Saint Thomas d’Aquin, extrait de la Somme contre les Gentils, chapitre 6.

« Du reste, pour connaitre l’impiété de cette loi, il suffit de savoir qu’elle permet à ses adeptes la vengeance, le vol, et les plaisirs charnels; bien plus, elle ne fait consister le paradis de la vie éternelle que dans les honteuses voluptés de la chair.

C’est donc une loi qui convient plutôt à des bêtes qu’à des hommes doués de raison.« 

« Les mahométans avouent qu’avant la venue de Mahomet, la loi Chrétienne existait déjà; et que cette loi enseignait la vraie doctrine…

Or; s’ils s’accordent qu’il fut un temps où la doctrine de Jésus-Christ était vraie, ils doivent aussi convenir que celle de Mahomet est fausse: car Jésus-Christ affirme que celui qui n’est point baptisé ne peut être sauvé (St Jean 3,5)…

Par conséquent, si la doctrine de Jésus-Christ a été vraie, je ne dis pas pendant une série de siècles, mais pendant un seul instant, il s’ensuit que la doctrine de Mahomet n’a jamais pu l’être, non plus que toute autre société de croyants opposée à celle de Jésus-Christ…« 

Saint Alphonse-Marie de Liguori.

« Pour apprécier le Mahométisme, il faut le considérer dans son dogme, dans sa morale, dans ses lois, dans ses effets, dans son établissement.

1. Dans son dogme.
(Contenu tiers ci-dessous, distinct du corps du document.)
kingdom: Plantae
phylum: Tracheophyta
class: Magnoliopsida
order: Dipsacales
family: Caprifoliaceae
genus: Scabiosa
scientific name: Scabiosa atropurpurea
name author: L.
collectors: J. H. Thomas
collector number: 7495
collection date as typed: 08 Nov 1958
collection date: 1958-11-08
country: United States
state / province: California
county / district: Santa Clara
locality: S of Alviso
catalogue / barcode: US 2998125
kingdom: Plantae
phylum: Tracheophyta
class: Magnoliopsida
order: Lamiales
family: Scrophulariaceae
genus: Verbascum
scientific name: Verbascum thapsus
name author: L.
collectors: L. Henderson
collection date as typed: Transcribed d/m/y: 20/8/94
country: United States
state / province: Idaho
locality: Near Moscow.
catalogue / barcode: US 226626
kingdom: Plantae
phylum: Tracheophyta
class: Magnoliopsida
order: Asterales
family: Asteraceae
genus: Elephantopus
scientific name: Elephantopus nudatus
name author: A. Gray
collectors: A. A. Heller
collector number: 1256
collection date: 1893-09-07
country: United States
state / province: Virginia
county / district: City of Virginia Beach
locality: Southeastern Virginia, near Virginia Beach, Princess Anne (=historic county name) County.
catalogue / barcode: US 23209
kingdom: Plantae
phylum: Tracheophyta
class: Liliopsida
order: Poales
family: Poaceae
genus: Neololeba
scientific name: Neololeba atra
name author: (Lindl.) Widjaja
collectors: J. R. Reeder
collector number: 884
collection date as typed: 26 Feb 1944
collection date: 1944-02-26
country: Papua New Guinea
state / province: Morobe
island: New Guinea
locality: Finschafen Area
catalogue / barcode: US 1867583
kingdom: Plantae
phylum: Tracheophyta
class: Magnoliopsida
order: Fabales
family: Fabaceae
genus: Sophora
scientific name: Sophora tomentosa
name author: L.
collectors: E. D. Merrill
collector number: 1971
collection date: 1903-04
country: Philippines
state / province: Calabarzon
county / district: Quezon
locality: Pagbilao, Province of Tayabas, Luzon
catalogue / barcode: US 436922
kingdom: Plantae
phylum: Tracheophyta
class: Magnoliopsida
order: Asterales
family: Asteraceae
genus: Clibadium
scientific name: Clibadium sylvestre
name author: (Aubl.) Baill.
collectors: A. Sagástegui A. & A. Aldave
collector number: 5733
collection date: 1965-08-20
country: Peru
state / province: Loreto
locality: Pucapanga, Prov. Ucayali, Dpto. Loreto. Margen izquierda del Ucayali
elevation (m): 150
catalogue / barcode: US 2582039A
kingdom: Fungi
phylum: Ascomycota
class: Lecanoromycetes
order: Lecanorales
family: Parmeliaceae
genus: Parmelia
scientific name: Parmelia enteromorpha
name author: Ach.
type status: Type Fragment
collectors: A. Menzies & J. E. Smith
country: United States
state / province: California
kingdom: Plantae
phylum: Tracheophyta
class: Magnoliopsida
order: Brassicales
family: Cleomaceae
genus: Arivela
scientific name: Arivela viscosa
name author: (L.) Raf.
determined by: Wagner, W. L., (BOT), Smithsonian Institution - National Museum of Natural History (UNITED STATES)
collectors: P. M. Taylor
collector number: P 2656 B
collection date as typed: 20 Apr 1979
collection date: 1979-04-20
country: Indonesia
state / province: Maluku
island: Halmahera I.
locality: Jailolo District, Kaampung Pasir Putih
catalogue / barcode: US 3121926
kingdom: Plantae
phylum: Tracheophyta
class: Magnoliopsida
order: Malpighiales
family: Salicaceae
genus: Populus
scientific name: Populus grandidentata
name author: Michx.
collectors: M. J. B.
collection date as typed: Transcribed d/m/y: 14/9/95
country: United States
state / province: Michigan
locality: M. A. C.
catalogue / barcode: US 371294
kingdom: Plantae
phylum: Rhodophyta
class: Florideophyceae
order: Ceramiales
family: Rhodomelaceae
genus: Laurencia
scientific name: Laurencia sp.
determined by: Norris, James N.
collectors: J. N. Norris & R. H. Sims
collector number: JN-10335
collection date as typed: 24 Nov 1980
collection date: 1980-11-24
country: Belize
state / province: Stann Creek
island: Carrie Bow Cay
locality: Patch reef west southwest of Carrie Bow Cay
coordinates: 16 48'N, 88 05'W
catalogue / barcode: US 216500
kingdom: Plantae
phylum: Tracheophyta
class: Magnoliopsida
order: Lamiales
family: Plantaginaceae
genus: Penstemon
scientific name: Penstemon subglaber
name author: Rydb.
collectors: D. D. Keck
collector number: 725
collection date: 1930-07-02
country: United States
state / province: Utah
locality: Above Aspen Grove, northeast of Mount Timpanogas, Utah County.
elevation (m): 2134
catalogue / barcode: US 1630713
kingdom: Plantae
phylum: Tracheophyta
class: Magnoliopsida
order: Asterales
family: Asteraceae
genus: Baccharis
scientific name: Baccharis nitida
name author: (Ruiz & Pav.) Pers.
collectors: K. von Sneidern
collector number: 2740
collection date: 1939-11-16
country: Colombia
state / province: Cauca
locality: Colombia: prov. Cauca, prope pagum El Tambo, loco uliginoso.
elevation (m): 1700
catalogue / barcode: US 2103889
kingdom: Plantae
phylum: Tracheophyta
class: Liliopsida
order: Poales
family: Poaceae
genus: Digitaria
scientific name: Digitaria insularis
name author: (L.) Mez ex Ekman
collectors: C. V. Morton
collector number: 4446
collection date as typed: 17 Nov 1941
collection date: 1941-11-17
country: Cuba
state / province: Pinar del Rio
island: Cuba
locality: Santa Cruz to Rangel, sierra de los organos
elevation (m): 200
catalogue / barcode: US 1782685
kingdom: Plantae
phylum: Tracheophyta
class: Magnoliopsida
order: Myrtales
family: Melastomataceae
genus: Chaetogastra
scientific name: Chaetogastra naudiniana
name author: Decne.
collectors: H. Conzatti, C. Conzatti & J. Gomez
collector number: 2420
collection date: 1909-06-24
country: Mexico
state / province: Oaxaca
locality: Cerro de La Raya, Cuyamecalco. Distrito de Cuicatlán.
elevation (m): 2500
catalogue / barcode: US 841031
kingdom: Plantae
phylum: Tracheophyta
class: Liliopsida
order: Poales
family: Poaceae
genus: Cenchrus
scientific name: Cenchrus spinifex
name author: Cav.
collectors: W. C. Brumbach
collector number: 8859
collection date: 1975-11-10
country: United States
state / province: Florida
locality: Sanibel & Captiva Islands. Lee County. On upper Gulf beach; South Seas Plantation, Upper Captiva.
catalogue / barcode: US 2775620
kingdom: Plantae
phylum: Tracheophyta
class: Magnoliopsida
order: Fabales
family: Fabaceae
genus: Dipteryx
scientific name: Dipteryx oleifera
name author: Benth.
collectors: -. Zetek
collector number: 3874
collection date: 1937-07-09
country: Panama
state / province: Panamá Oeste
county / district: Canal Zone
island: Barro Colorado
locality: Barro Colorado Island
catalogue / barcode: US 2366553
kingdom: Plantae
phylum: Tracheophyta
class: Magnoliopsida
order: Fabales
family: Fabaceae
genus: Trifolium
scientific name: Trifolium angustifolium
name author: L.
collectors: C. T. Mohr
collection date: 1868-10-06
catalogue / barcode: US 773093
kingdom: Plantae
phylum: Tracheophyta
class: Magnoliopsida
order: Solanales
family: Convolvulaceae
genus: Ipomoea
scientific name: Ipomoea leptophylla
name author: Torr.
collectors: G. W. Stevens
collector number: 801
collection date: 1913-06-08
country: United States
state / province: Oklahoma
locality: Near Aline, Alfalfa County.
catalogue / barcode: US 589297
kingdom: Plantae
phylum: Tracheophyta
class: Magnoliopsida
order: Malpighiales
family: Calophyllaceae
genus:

Voici les principaux articles de son symbole : Il n’y a qu’un seul Dieu, mais sans distinction de personnes; Mahomet est son prophète. Les hommes sont nécessairement prédestinés au Ciel ou à l’Enfer : dogme qui anéantit la liberté et fait Dieu auteur du péché.[…] »

Catéchisme de persévérance par Mgr Gaume, Tome VI, p 21

« Le mahométisme est le triomphe ou plutôt l’usurpation de l’erreur sur la vérité, de l’iniquité sur la justice, de la barbarie sur l’humanité et la civilisation véritable.

Chacun doit, selon ses moyens, travailler à redresser ce renversement des choses; l’individu chrétien comme individu, le roi chrétien comme roi, la nation chrétienne comme nation, l’Europe chrétienne comme Europe, l’humanité chrétienne ou l’Église catholique comme l’humanité régénérée par le Christ. »

abbé Rohrbacher, Histoire universelle de l’Église catholique, 1866, T. V, page 573.